Service militaire volontaire: la France lance sa campagne de recrutement
Le gouvernement et l’état-major de l’armée française lancent ce lundi 12 janvier une campagne en vue de recruter plusieurs milliers de jeunes pour un nouveau service national rémunéré d’une durée de dix mois. Cette initiative a été annoncée en novembre dernier par le président Emmanuel Macron pour « répondre aux besoins des armées » face aux risques accrus de conflit.
Catherine Vautrin, ministre des Armées, Fabien Mandon chef d’état-major des armées et ses adjoints, étaient tous réunis à Balard, siège des armées à Paris pour lancer le retour du service militaire en France. Une première cohorte de 3 000 jeunes Françaises et Français de 18 à 25 ans, rejoindront donc en septembre prochain les trois forces pour un service sur le territoire national (1 800 dans l’armée de Terre, 600 dans celle de l’Air et de l’Espace et 600 dans la Marine). L’objectif est de former 10 000 jeunes en 2030 puis 42 500 en 2035.
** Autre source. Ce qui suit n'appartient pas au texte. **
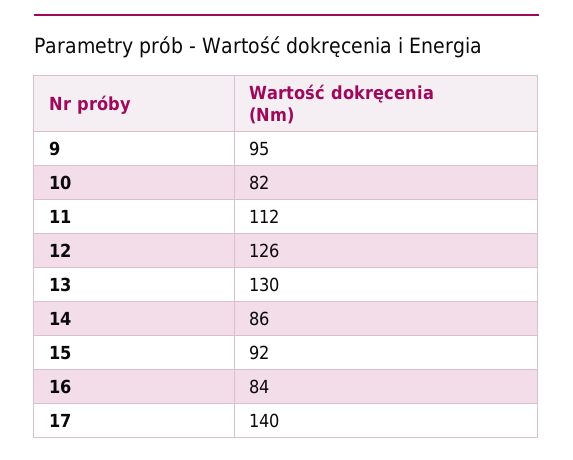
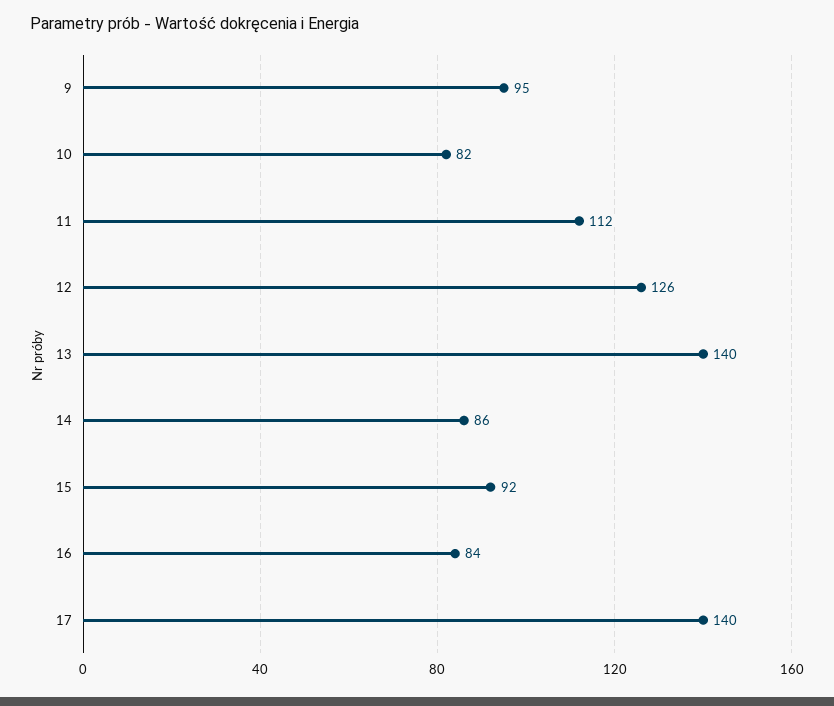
13: 130 -> 140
Les jeunes hommes et femmes intéressés peuvent postuler jusqu’au mois d’avril pour rejoindre entre septembre et novembre les armées pendant une durée de dix mois, exclusivement en métropole ou en outre-mer. Critères de sélections: la santé et l’envie de servir pour devenir fantassin, marin ou opérateur de drones. Ces jeunes recrus seront rémunérés environ 800 euros bruts mensuels et logés. À l’issue de cette période de formation, ils pourront poursuivre leurs études, s’engager dans la réserve opérationnelle ou s’enrôler dans l’armée d’active.
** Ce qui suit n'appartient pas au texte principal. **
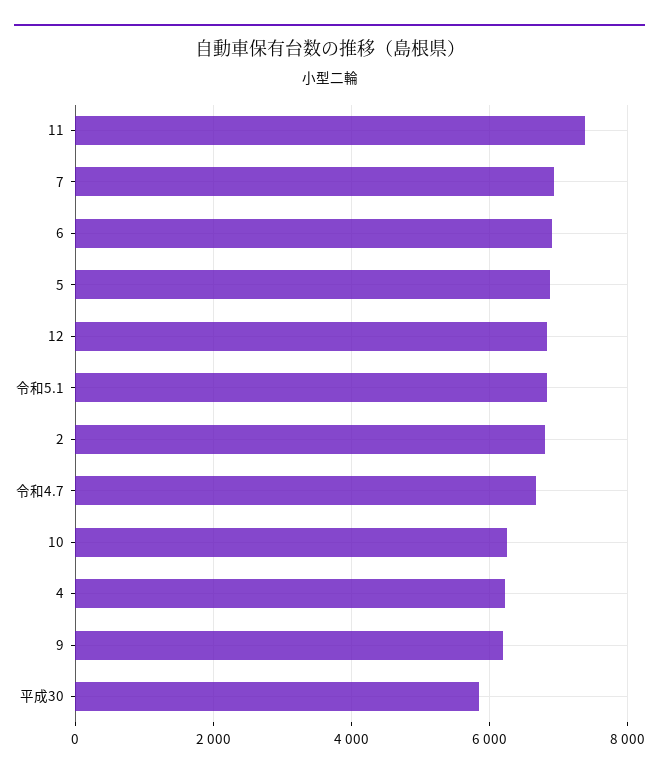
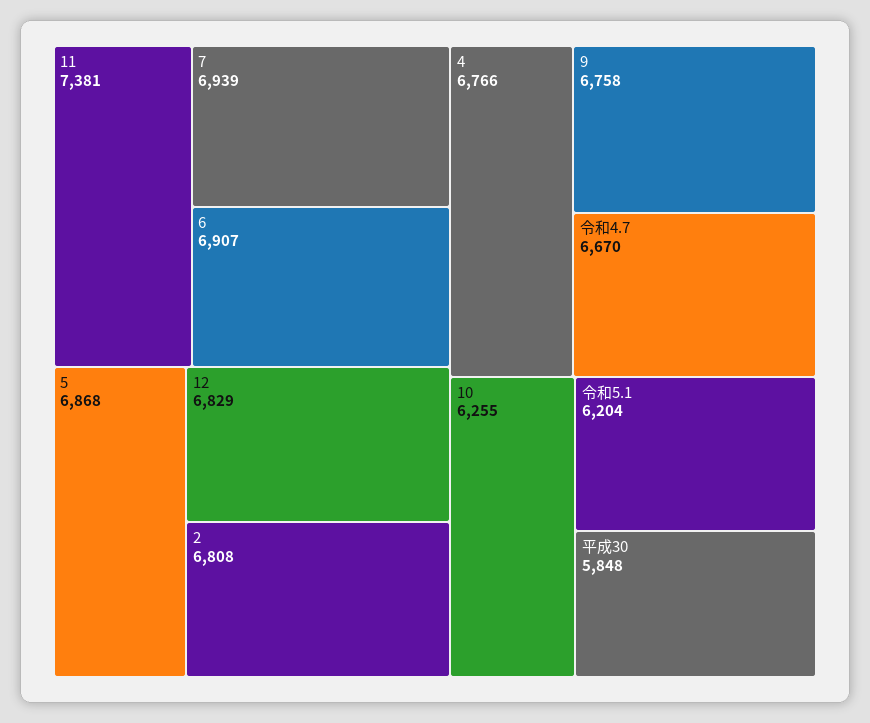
令和5.1: 6800 -> 6204
4: 6200 -> 6766
9: 6200 -> 6758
Un modèle d’armée « plus hybride »
L’armée est en effet à la recherche de profils bien spécifiques, qui pourraient être rappelés en case de crise, précise le général Fabien Mandon, chef d’état-major des armées. « Bien sûr, s’il y avait une crise immense pour notre pays, tout le savoir-faire des jeunes qui auront vécu un an dans les armées, qui auront appris un métier, qui auront conscience du fonctionnement nécessaire pour notre défense dans tous les domaines, les métiers liés à l’industrie, les métiers liés à l’administration et celui des armées pourraient éventuellement être rappelés pour aider le pays à faire face à une crise majeure. Mais là, on est dans un caractère absolument exceptionnel », a tenu à rassurer Fabien Mandon, le plus haut gradé français, deux mois après des propos qui avaient suscité la polémique. En France, seul le Parlement peut voter une telle loi d’exception, véritable prémices à une mobilisation générale.
Trente ans après la fin du service militaire obligatoire, la France esquisse ainsi une nouvelle étape, vers un modèle d’armée plus hybride, entre héritage de la conscription et armée professionnelle renforcée par l’engagement volontaire.